Ubuntu 14.04 下安装 Cloudera
* 系统环境配置
1. 环境属性
*. lsb_release -a 查看版本
1. 创建用户 cloudera-scm, 给与免密码 sudo 权限
vim /etc/sudoers
#把 %sudo ALL=(ALL:ALL) ALL 这行注释掉
#用这句替代刚刚注释掉的那句
%sudo ALL=(ALL:ALL) NOPASSWD:ALL 移动到文件未尾
# 创建cm部署用户
userdel cloudera-scm
groupadd -r cloudera-scm
# 分配到 组
useradd -m -s /bin/bash -g cloudera-scm cloudera-scm
# 分配 sudo 权限
sudo adduser cloudera-scm sudo
# 创建hadoop用户
userdel hadoop
groupadd -r hadoop
useradd -m -s /bin/bash -g hadoop hadoop
# 追加用户到 sudo 组
sudo adduser hadoop sudo
2. 同步系统时区(每台服务器的时区必须一样)
3. 关闭防火墙
4. 安装 scp
6. ssh key
# 生成 key
sssh-keygen
# 分配
ssh-copy-id -i ~/.ssh/id_rsa.pub username@hostname
2. 系统属性
1. 禁用大透明页
cat /sys/kernel/mm/redhat_transparent_hugepage/defrag
[always] never 表示已启用透明大页面压缩。
always [never] 表示已禁用透明大页面压缩。
如果启用, 请关闭
echo 'never' > /sys/kernel/mm/redhat_transparent_hugepage/defrag
加入开机启动中
vim /etc/rc.local
# 禁用大透明页
echo 'never' > /sys/kernel/mm/redhat_transparent_hugepage/defrag
2. vm.swappiness Linux 内核参数
# 默认为 60 , 用于控制将内存页交换到磁盘的幅度, 介于 0-100 之间的值;值越高,内核寻找不活动的内存页并将其交换到磁盘的幅度就越大。

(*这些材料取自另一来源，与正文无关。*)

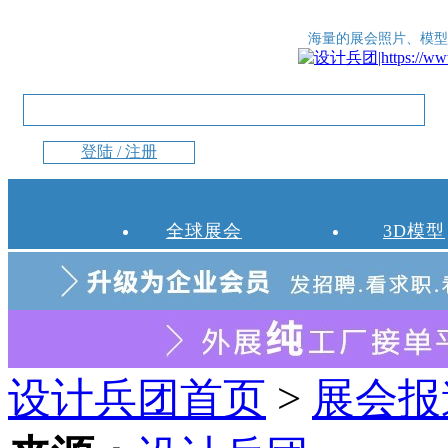
海量的展会照片、模型
登陆 / 注册
全球展会
3D模型
设计兵团首页
>
展会报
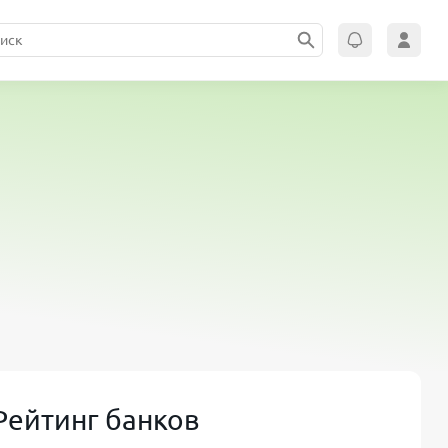
Рейтинг банков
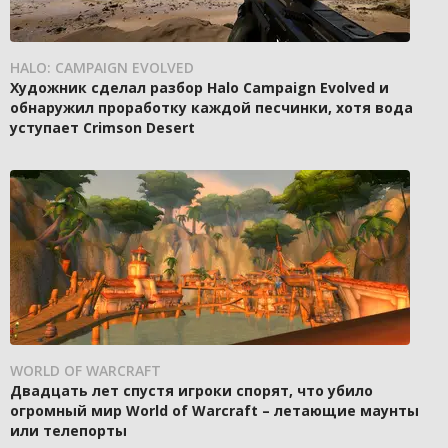
HALO: CAMPAIGN EVOLVED
Художник сделал разбор Halo Campaign Evolved и
обнаружил проработку каждой песчинки, хотя вода
уступает Crimson Desert
WORLD OF WARCRAFT
Двадцать лет спустя игроки спорят, что убило
огромный мир World of Warcraft – летающие маунты
или телепорты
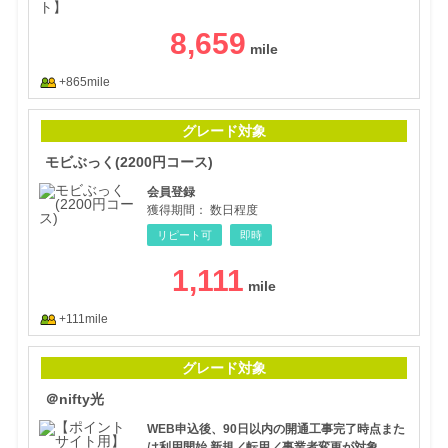
8,659
+865mile
モビ
グレード対象
モビぶっく(2200円コース)
会員登録
獲得期間：
数日程度
リピート可
即時
1,111
+111mile
＠ni
グレード対象
＠nifty光
WEB申込後、90日以内の開通工事完了時点また
は利用開始 新規／転用／事業者変更が対象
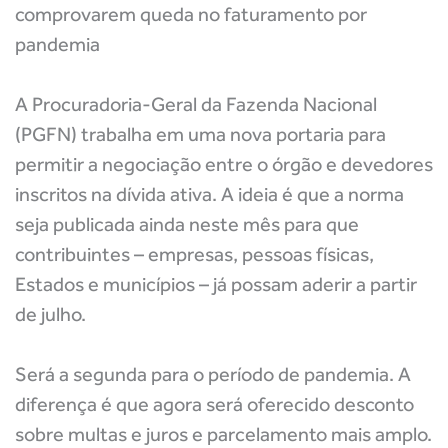
comprovarem queda no faturamento por
pandemia
A Procuradoria-Geral da Fazenda Nacional
(PGFN) trabalha em uma nova portaria para
permitir a negociação entre o órgão e devedores
inscritos na dívida ativa. A ideia é que a norma
seja publicada ainda neste mês para que
contribuintes – empresas, pessoas físicas,
Estados e municípios – já possam aderir a partir
de julho.
Será a segunda para o período de pandemia. A
diferença é que agora será oferecido desconto
sobre multas e juros e parcelamento mais amplo.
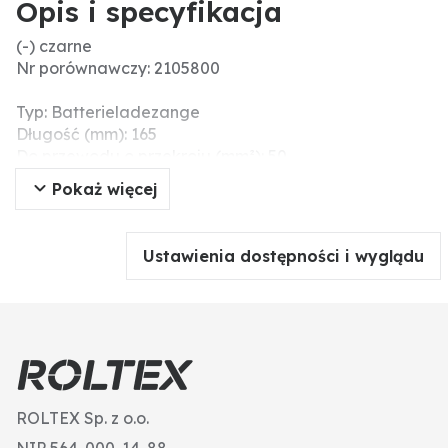
Opis i specyfikacja
(-) czarne
Nr porównawczy: 2105800
Typ: Batterieladezange
Długość (mm): 165
Do przewodu o przekroju (mm²): 50
Wersja: całkowicie izolowane, zagięte, odlewane
Pokaż więcej
szczypce mosiężne
Maks. obciążenie: 1000 A
Ustawienia dostępności i wyglądu
ROLTEX Sp. z o.o.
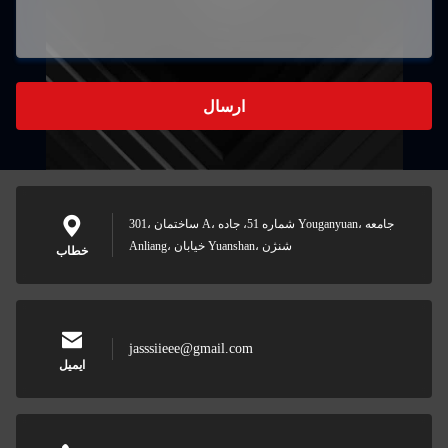
ارسال
301، ساختمان A، شماره 51، جاده Youganyuan، جامعه
Anliang، خیابان Yuanshan، شنژن
خطاب
jasssiieee@gmail.com
ایمیل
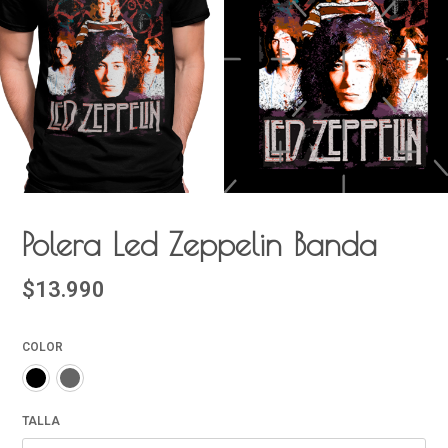
Polera Led Zeppelin Banda
$13.990
COLOR
TALLA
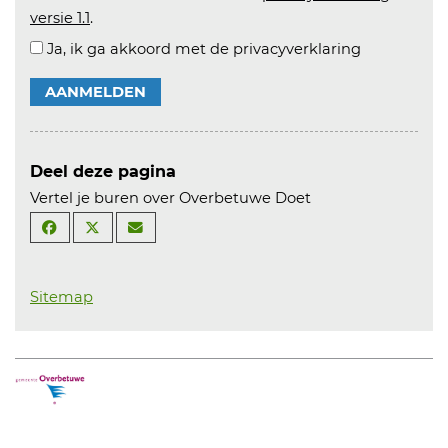
versie 1.1
.
Ja, ik ga akkoord met de privacyverklaring
AANMELDEN
Deel deze pagina
Vertel je buren over Overbetuwe Doet
Sitemap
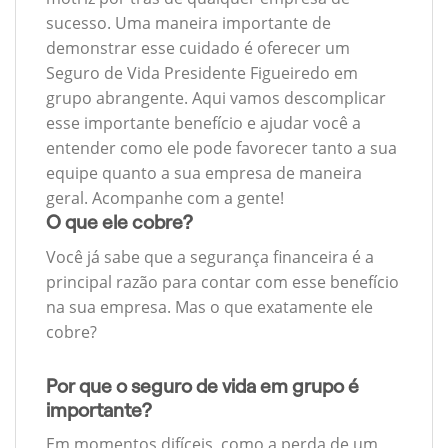
sucesso. Uma maneira importante de
demonstrar esse cuidado é oferecer um
Seguro de Vida Presidente Figueiredo em
grupo abrangente. Aqui vamos descomplicar
esse importante benefício e ajudar você a
entender como ele pode favorecer tanto a sua
equipe quanto a sua empresa de maneira
geral. Acompanhe com a gente!
O que ele cobre?
Você já sabe que a segurança financeira é a
principal razão para contar com esse benefício
na sua empresa. Mas o que exatamente ele
cobre?
Por que o seguro de vida em grupo é
importante?
Em momentos difíceis, como a perda de um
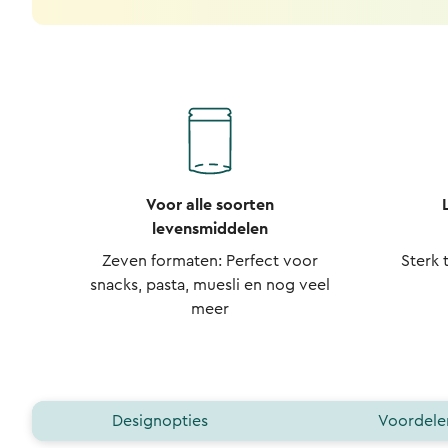
Voor alle soorten
levensmiddelen
Zeven formaten: Perfect voor
Sterk 
snacks, pasta, muesli en nog veel
meer
Designopties
Voordele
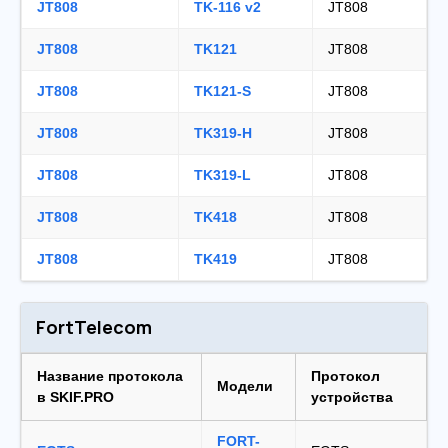
JT808
TK-116 v2
JT808
JT808
TK121
JT808
JT808
TK121-S
JT808
JT808
TK319-H
JT808
JT808
TK319-L
JT808
JT808
TK418
JT808
JT808
TK419
JT808
FortTelecom
Название протокола
Протокол
Модели
в SKIF.PRO
устройства
FORT-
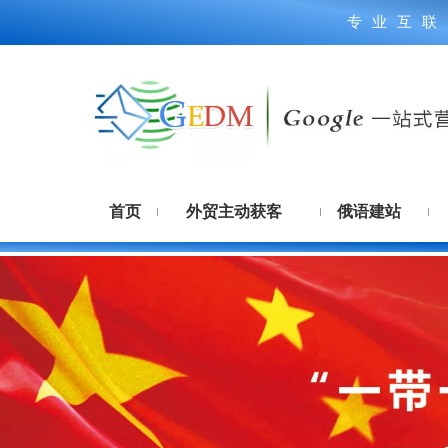
专业互联
首页
外贸主动获客
俄语建站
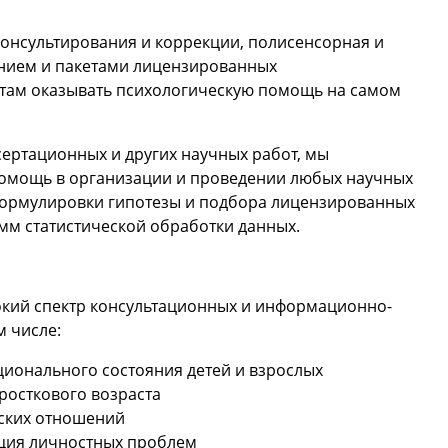
консультирования и коррекции, полисенсорная и
нием и пакетами лицензированных
стам оказывать психологическую помощь на самом
сертационных и других научных работ, мы
омощь в организации и проведении любых научных
формулировки гипотезы и подбора лицензированных
мм статистической обработки данных.
окий спектр консультационных и информационно-
м числе:
ионального состояния детей и взрослых
росткового возраста
ьских отношений
кция личностных проблем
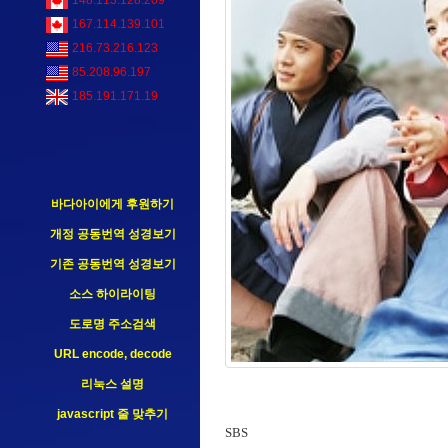
148.113.128.209
167.114.139.101
216.73.216.123
85.208.96.197
185.191.171.19
바다아이에게 후원하기
개정 공동번역 성경보기
기존 공동번역 성경보기
소스 하이라이팅
도로명 주소검색
URL encode, decode
리눅스 설명
javascript 줄 맞추기
SBS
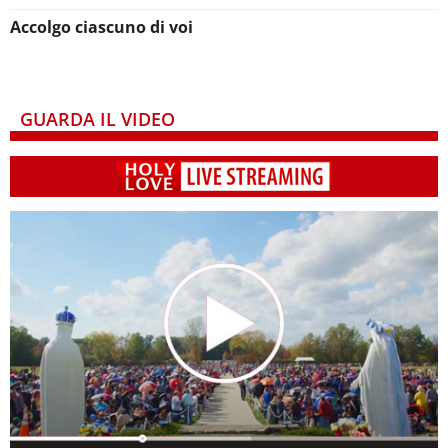
Accolgo ciascuno di voi
GUARDA IL VIDEO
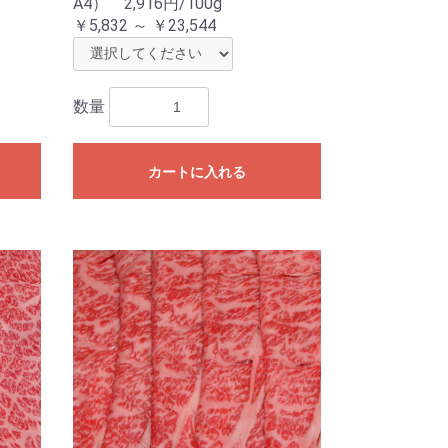
A4） 2,916円/100g
￥5,832 ～ ￥23,544
数量
カートに入れる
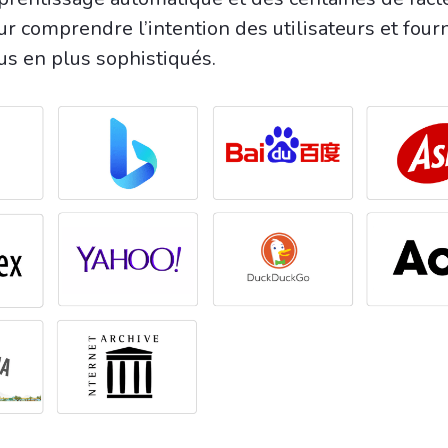
r comprendre l’intention des utilisateurs et four
us en plus sophistiqués.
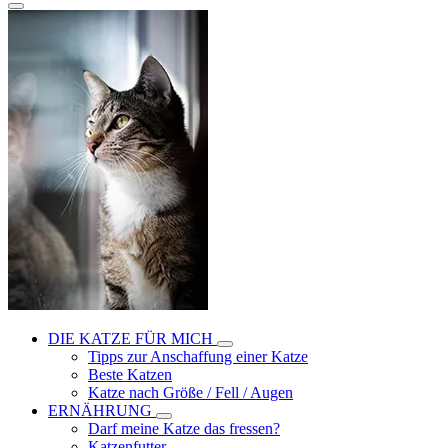
DIE KATZE FÜR MICH
Tipps zur Anschaffung einer Katze
Beste Katzen
Katze nach Größe / Fell / Augen
ERNÄHRUNG
Darf meine Katze das fressen?
Katzenfutter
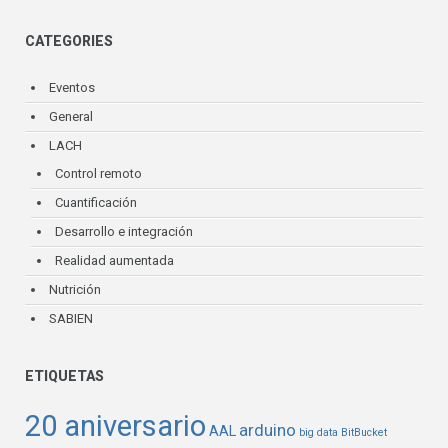
CATEGORIES
Eventos
General
LACH
Control remoto
Cuantificación
Desarrollo e integración
Realidad aumentada
Nutrición
SABIEN
ETIQUETAS
20 aniversario
arduino
AAL
big data
BitBucket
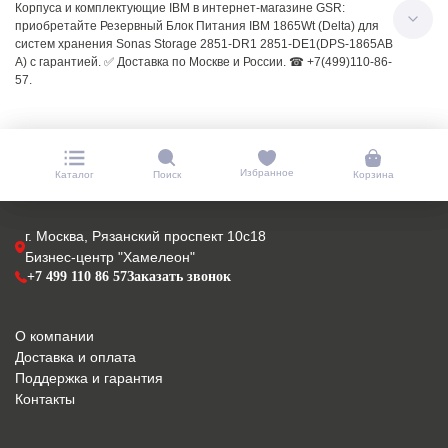
Корпуса и комплектующие IBM в интернет-магазине GSR:
приобретайте Резервный Блок Питания IBM 1865Wt (Delta) для
систем хранения Sonas Storage 2851-DR1 2851-DE1(DPS-1865AB
A) с гарантией. ✅ Доставка по Москве и России. ☎ +7(499)110-86-
57.
Избранное
Каталог
Поиск
Корзина
г. Москва, Рязанский проспект 10с18
Бизнес-центр "Хамелеон"
+7 499 110 86 57
Заказать звонок
О компании
Доставка и оплата
Поддержка и гарантия
Контакты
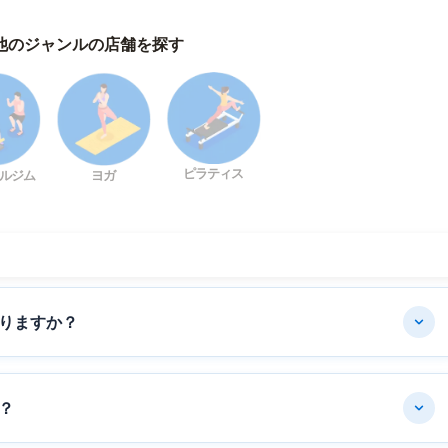
他のジャンルの店舗を探す
ピラティス
ルジム
ヨガ
りますか？
？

cat /proc/sys/vm/swappiness
# 设置为 0
sysctl -w vm.swappiness=0
3. 集群挂载的文件系统,不使用 RAID 和 LVM 文件系统
4. 最大打开的文件数
sysctl -a | grep fs.file
如果比 65535 下, 则设置如下参数
sudo vim /etc/security/limits.conf
hdfs soft nofile 65535
3. 确保正确的 apt 源,如果没有请添加以下
- vim /etc/apt/sources-ext.list
deb http://cn.archive.ubuntu.com/ubuntu/ precise main restricted
deb-src http://cn.archive.ubuntu.com/ubuntu/ precise main restricted
deb http://cn.archive.ubuntu.com/ubuntu/ precise-updates main restricted
deb-src http://cn.archive.ubuntu.com/ubuntu/ precise-updates main restricted
deb http://cn.archive.ubuntu.com/ubuntu/ precise universe
deb-src http://cn.archive.ubuntu.com/ubuntu/ precise universe
deb http://cn.archive.ubuntu.com/ubuntu/ precise-updates universe
deb-src http://cn.archive.ubuntu.com/ubuntu/ precise-updates universe
deb http://cn.archive.ubuntu.com/ubuntu/ precise multiverse
deb-src http://cn.archive.ubuntu.com/ubuntu/ precise multiverse
deb http://cn.archive.ubuntu.com/ubuntu/ precise-updates multiverse
deb-src http://cn.archive.ubuntu.com/ubuntu/ precise-updates multiverse
deb http://cn.archive.ubuntu.com/ubuntu/ precise-backports main restricted universe multiverse
deb-src http://cn.archive.ubuntu.com/ubuntu/ precise-backports main restricted universe multiverse
deb http://security.ubuntu.com/ubuntu precise-security main restricted
deb-src http://security.ubuntu.com/ubuntu precise-security main restricted
deb http://security.ubuntu.com/ubuntu precise-security universe
deb-src http://security.ubuntu.com/ubuntu precise-security universe
deb http://security.ubuntu.com/ubuntu precise-security multiverse
deb-src http://security.ubuntu.com/ubuntu precise-security multiverse
# 更新
sudo apt-get update(可选)
sudo apt-get install curl -y
一、安装 Cloudera Manager Server 和 Cloudera Agent
1. 配置 CM 源
* 登录 cloudera-scm 账号
1. 添加 cloudera-manager.repo 源(所有节点, ubuntu14.04)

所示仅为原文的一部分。